Advocate for The Borgen Project, Kailee Yan, shares the biggest misconceptions of global poverty. This national campaign believes that leaders of the most powerful nation on earth should be doing more to address this major issue.
I am an advocate for The Borgen Project, and my eyes have been opened to the global issues that severely impact the developing world. I thought I knew about some of the issues because of the classes I took in college, but my perspective has changed since I started working with The Borgen Project. It is interesting to continue to learn about what the U.S. is doing to address global poverty and how much further we need to go.
The Borgen Project is a Seattle-based nonprofit that is fighting to eliminate global poverty through advocation, education, and mobilization, as it operates in 931 U.S. cities. Being part of one of the most influential and powerful countries in the world, we at The Borgen Project believe that we have to push for legislation that addresses foreign policy to set an example for others and lead the charge in the fight against global poverty.
Advocating for the world’s poor not only is the right thing to do, but it also lifts up their economy, and ours as well. I work with The Borgen Project because there are too many people who are suffering; in developing regions, one in ten people live on less than $1.90 a day. There are many misconceptions surrounding global poverty. I feel that I am a person of privilege who has the opportunity to advocate for those without a voice, therefore it is part of my duty to reeducate those who do not understand and change perceptions surrounding the issue. There are three misconceptions that I am trying to change the most.
The 3 misconceptions of global poverty you should know
1. A common critique of supporting global poverty efforts is: “Why to focus on global poverty when there is poverty at home?”
I agree that poverty at home should be addressed and eliminated because leaders are not doing enough. However, domestic and global poverty are not competing issues. I believe that global poverty should be a focus in our foreign policy, similar to how poverty at home should be a focus in our domestic policy. The Borgen Project’s main focus is improving our foreign policy through advocation of particular legislation by mobilizing others and discussing these issues with state representatives.
Also, by focusing on global poverty, other domestic issues are addressed, as overpopulation, national security, immigration, and job creation improve when global poverty decreases. We all do better when we all do better.
2. Another misconception is about “The U.S.’ effort in addressing global poverty: doesn’t the U.S. already do enough?”
The short answer is no. What percent of our budget do you think we allocate to foreign aid? Generally, Americans believe it is around 25 percent. But it is actually only about only 1 percent.
In 2016, the U.S. gave $49 billion in foreign assistance which is quite a bit of money. However, some nations are giving over 1% of their Gross National Income (GNI). Compared to other nations, the U.S. does astoundingly little per capita to help eliminate global poverty.
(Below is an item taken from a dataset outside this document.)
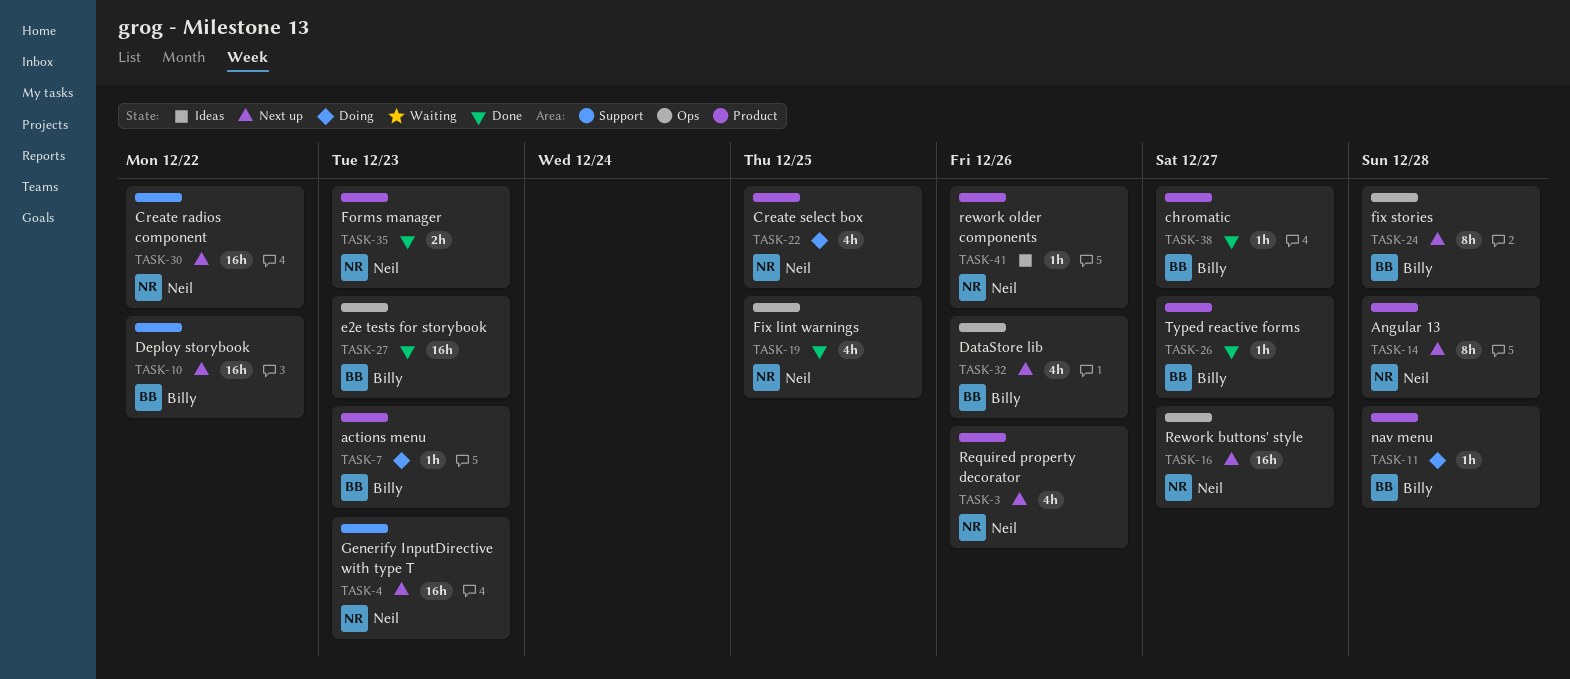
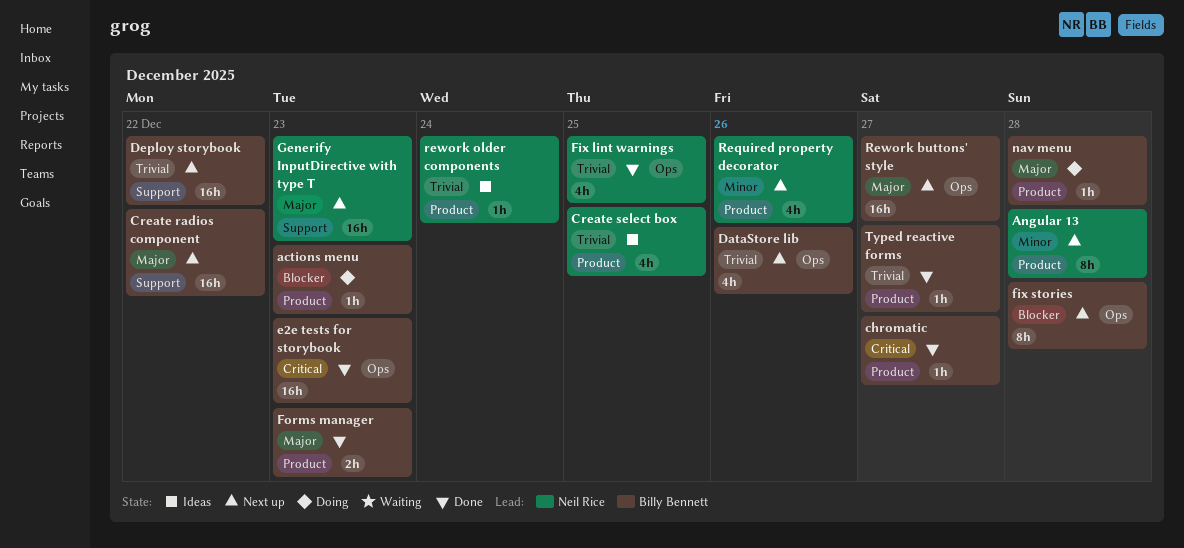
Create radios component, owner: Neil Rice -> Billy Bennett
Create select box, status: Doing -> Ideas
Forms manager, owner: Neil Rice -> Billy Bennett
Rework buttons' style, owner: Neil Rice -> Billy Bennett
rework older components, due: Dec 26 -> Dec 24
The U.S. spends less money on all of our aid efforts combined than on our largest defense contract. Taxpayers are spending more money on a defense contract to one company than to helping the world’s poor. European countries such as Sweden and the Netherlands give over 0.7% of their GNI to help the world’s poor, while the U.S. gives just 0.2% of their GNI, rating towards the bottom of developed and wealthy nations. Putting some of our contributions in perspective, we spend more on one aircraft carrier ($6 billion) than the World Food Program ($4 billion).
3. The last misconception is that “aid is bad and creates issues”.
This may be easy to say if you are sitting comfortably in your house, but it would be more difficult to truly believe that, sitting in a refugee camp. Investing in long-term solutions and education is beneficial as it provides resources to people experiencing extreme poverty by allowing them to learn the skills necessary to become self-sufficient. Providing small loans to women to start their own small businesses and training farmers to improve their crop efficiency and productivity are long-term solutions that will help their country grow over time.
At The Borgen Project, it is my goal to change the way we view global poverty in the U.S. As I reflect on some of our domestic issues, such as the current global pandemic that has now claimed over 100,000 American lives, I am also thinking about how people in developing countries are going to battle COVID-19. With all of our resources and access to healthcare, it is unimaginable how those experiencing extreme poverty will be able to combat the virus. Their countries simply do not have the infrastructure to handle the virus nor to develop and disperse their own treatments.
We have been able to influence members of Congress to cosponsor bills and two bills supported by The Borgen Project have been passed: the Global Fragility Act and the End Neglected Tropical Diseases Act.
It is not just my job, but all of our jobs to advocate for those without a voice and push for lasting change.